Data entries
-------------------------

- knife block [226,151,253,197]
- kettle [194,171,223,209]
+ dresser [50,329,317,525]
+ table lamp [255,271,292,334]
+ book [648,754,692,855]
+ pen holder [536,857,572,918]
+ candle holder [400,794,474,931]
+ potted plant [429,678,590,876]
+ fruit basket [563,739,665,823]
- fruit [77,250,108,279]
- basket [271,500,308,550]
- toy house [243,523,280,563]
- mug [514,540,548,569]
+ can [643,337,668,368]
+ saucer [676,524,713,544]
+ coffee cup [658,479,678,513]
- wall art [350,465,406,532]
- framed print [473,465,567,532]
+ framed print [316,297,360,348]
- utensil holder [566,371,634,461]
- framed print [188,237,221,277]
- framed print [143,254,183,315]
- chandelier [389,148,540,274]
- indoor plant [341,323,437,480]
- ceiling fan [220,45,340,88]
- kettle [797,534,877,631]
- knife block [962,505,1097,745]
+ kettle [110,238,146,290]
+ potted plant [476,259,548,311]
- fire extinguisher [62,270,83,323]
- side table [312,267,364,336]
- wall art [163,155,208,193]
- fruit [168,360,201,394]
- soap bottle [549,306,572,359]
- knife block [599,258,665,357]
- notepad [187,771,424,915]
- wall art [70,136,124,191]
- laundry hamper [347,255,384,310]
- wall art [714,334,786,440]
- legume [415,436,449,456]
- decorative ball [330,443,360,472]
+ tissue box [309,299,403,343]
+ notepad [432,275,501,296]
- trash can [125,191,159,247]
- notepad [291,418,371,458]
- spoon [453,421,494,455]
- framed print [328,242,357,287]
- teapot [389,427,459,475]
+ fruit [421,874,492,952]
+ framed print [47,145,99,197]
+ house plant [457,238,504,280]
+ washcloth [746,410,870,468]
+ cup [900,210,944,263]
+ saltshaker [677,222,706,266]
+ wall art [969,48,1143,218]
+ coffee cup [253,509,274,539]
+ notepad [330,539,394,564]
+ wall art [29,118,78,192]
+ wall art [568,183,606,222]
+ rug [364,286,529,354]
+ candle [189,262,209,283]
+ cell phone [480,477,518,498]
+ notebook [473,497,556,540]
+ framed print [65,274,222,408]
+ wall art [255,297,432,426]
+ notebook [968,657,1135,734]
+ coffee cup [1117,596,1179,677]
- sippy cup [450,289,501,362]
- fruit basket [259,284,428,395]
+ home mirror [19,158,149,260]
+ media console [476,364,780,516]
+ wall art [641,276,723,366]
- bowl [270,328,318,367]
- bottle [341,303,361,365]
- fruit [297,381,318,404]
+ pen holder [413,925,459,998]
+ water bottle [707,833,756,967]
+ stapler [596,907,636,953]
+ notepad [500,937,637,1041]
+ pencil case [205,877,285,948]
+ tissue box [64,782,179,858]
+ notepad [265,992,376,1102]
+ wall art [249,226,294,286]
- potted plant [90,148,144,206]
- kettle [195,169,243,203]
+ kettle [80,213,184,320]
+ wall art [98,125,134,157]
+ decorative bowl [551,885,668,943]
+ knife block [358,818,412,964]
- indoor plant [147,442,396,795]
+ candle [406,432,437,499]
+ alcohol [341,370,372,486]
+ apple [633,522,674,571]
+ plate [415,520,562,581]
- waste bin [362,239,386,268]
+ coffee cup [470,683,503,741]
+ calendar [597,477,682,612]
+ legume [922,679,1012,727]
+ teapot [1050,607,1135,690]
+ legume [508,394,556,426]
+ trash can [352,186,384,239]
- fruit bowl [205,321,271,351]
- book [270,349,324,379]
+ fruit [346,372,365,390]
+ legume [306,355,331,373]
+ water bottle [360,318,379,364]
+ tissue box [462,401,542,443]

-------------------------

● **Your goal**: Write the data out once more, exactly as it was given.

● **Task answer**:
- knife block [226,151,253,197]
- kettle [194,171,223,209]
+ dresser [50,329,317,525]
+ table lamp [255,271,292,334]
+ book [648,754,692,855]
+ pen holder [536,857,572,918]
+ candle holder [400,794,474,931]
+ potted plant [429,678,590,876]
+ fruit basket [563,739,665,823]
- fruit [77,250,108,279]
- basket [271,500,308,550]
- toy house [243,523,280,563]
- mug [514,540,548,569]
+ can [643,337,668,368]
+ saucer [676,524,713,544]
+ coffee cup [658,479,678,513]
- wall art [350,465,406,532]
- framed print [473,465,567,532]
+ framed print [316,297,360,348]
- utensil holder [566,371,634,461]
- framed print [188,237,221,277]
- framed print [143,254,183,315]
- chandelier [389,148,540,274]
- indoor plant [341,323,437,480]
- ceiling fan [220,45,340,88]
- kettle [797,534,877,631]
- knife block [962,505,1097,745]
+ kettle [110,238,146,290]
+ potted plant [476,259,548,311]
- fire extinguisher [62,270,83,323]
- side table [312,267,364,336]
- wall art [163,155,208,193]
- fruit [168,360,201,394]
- soap bottle [549,306,572,359]
- knife block [599,258,665,357]
- notepad [187,771,424,915]
- wall art [70,136,124,191]
- laundry hamper [347,255,384,310]
- wall art [714,334,786,440]
- legume [415,436,449,456]
- decorative ball [330,443,360,472]
+ tissue box [309,299,403,343]
+ notepad [432,275,501,296]
- trash can [125,191,159,247]
- notepad [291,418,371,458]
- spoon [453,421,494,455]
- framed print [328,242,357,287]
- teapot [389,427,459,475]
+ fruit [421,874,492,952]
+ framed print [47,145,99,197]
+ house plant [457,238,504,280]
+ washcloth [746,410,870,468]
+ cup [900,210,944,263]
+ saltshaker [677,222,706,266]
+ wall art [969,48,1143,218]
+ coffee cup [253,509,274,539]
+ notepad [330,539,394,564]
+ wall art [29,118,78,192]
+ wall art [568,183,606,222]
+ rug [364,286,529,354]
+ candle [189,262,209,283]
+ cell phone [480,477,518,498]
+ notebook [473,497,556,540]
+ framed print [65,274,222,408]
+ wall art [255,297,432,426]
+ notebook [968,657,1135,734]
+ coffee cup [1117,596,1179,677]
- sippy cup [450,289,501,362]
- fruit basket [259,284,428,395]
+ home mirror [19,158,149,260]
+ media console [476,364,780,516]
+ wall art [641,276,723,366]
- bowl [270,328,318,367]
- bottle [341,303,361,365]
- fruit [297,381,318,404]
+ pen holder [413,925,459,998]
+ water bottle [707,833,756,967]
+ stapler [596,907,636,953]
+ notepad [500,937,637,1041]
+ pencil case [205,877,285,948]
+ tissue box [64,782,179,858]
+ notepad [265,992,376,1102]
+ wall art [249,226,294,286]
- potted plant [90,148,144,206]
- kettle [195,169,243,203]
+ kettle [80,213,184,320]
+ wall art [98,125,134,157]
+ decorative bowl [551,885,668,943]
+ knife block [358,818,412,964]
- indoor plant [147,442,396,795]
+ candle [406,432,437,499]
+ alcohol [341,370,372,486]
+ apple [633,522,674,571]
+ plate [415,520,562,581]
- waste bin [362,239,386,268]
+ coffee cup [470,683,503,741]
+ calendar [597,477,682,612]
+ legume [922,679,1012,727]
+ teapot [1050,607,1135,690]
+ legume [508,394,556,426]
+ trash can [352,186,384,239]
- fruit bowl [205,321,271,351]
- book [270,349,324,379]
+ fruit [346,372,365,390]
+ legume [306,355,331,373]
+ water bottle [360,318,379,364]
+ tissue box [462,401,542,443]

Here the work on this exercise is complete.